## Page images and extracted text
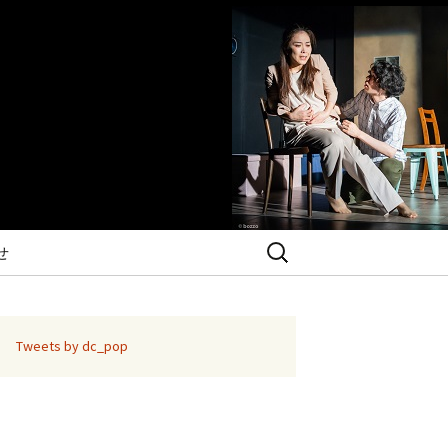
検
せ
索:
Tweets by dc_pop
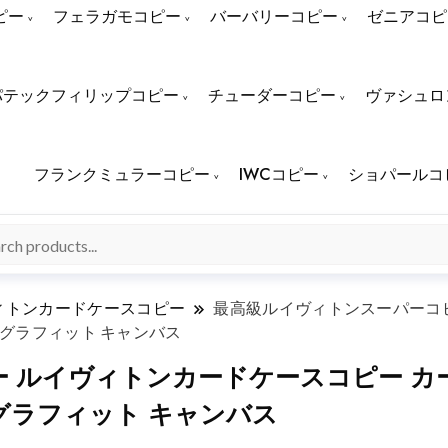
ピー
フェラガモコピー
バーバリーコピー
ゼニアコピ
パテックフィリップコピー
チューダーコピー
ヴァシュロ
フランクミュラーコピー
IWCコピー
ショパールコ
ィトンカードケースコピー
最高級ルイヴィトンスーパーコピ
エ･グラフィット キャンバス
 ルイヴィトンカードケースコピー カー
エ･グラフィット キャンバス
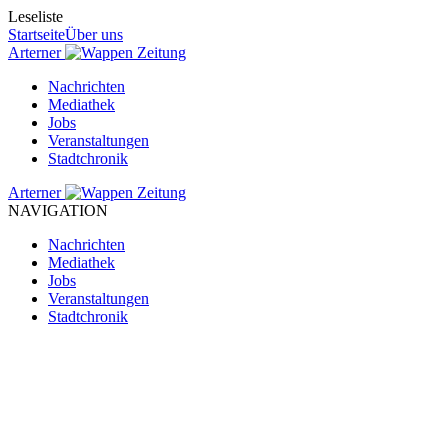
Leseliste
Startseite
Über uns
Arterner
Zeitung
Nachrichten
Mediathek
Jobs
Veranstaltungen
Stadtchronik
Arterner
Zeitung
NAVIGATION
Nachrichten
Mediathek
Jobs
Veranstaltungen
Stadtchronik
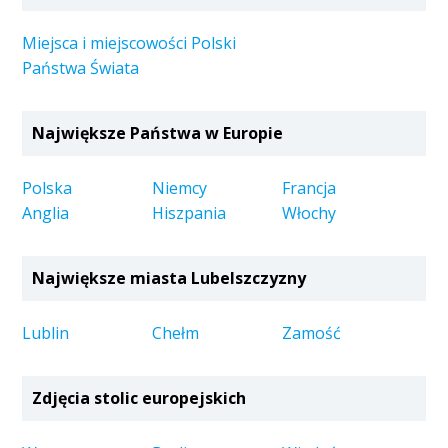
Miejsca i miejscowości Polski
Państwa Świata
Największe Państwa w Europie
Polska
Niemcy
Francja
Anglia
Hiszpania
Włochy
Największe miasta Lubelszczyzny
Lublin
Chełm
Zamość
Zdjęcia stolic europejskich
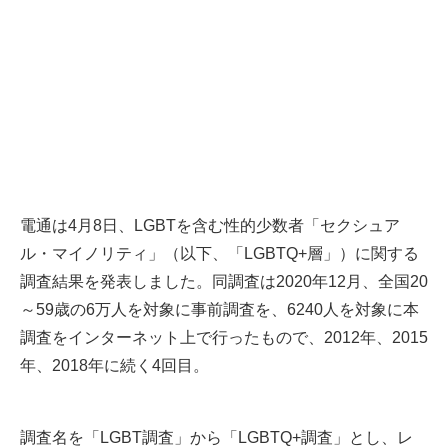
電通は4月8日、LGBTを含む性的少数者「セクシュア
ル・マイノリティ」（以下、「LGBTQ+層」）に関する
調査結果を発表しました。同調査は2020年12月、全国20
～59歳の6万人を対象に事前調査を、6240人を対象に本
調査をインターネット上で行ったもので、2012年、2015
年、2018年に続く4回目。
調査名を「LGBT調査」から「LGBTQ+調査」とし、レ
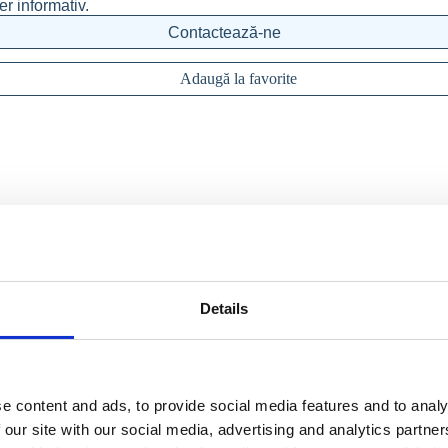
er informativ.
Contactează-ne
Adaugă la favorite
Details
e content and ads, to provide social media features and to analy
 our site with our social media, advertising and analytics partn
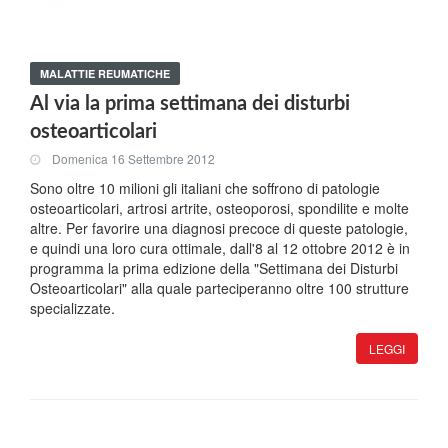
MALATTIE REUMATICHE
Al via la prima settimana dei disturbi
osteoarticolari
Domenica 16 Settembre 2012
Sono oltre 10 milioni gli italiani che soffrono di patologie
osteoarticolari, artrosi artrite, osteoporosi, spondilite e molte
altre. Per favorire una diagnosi precoce di queste patologie,
e quindi una loro cura ottimale, dall'8 al 12 ottobre 2012 è in
programma la prima edizione della "Settimana dei Disturbi
Osteoarticolari" alla quale parteciperanno oltre 100 strutture
specializzate.
LEGGI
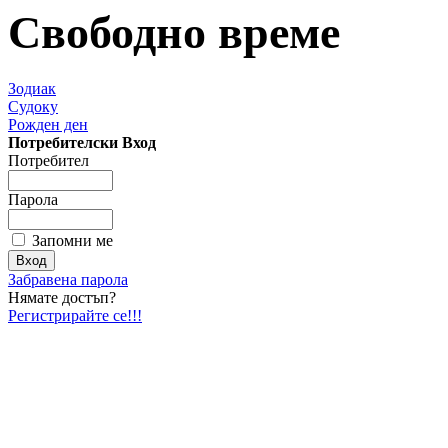
Свободно време
Зодиак
Судоку
Рожден ден
Потребителски Вход
Потребител
Парола
Запомни ме
Забравена парола
Нямате достъп?
Регистрирайте се!!!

## Task objective
Wherever a line of the data holds "LGBTQ", copy that line.

## Output
ル・マイノリティ」（以下、「LGBTQ+層」）に関する
調査名を「LGBT調査」から「LGBTQ+調査」とし、レ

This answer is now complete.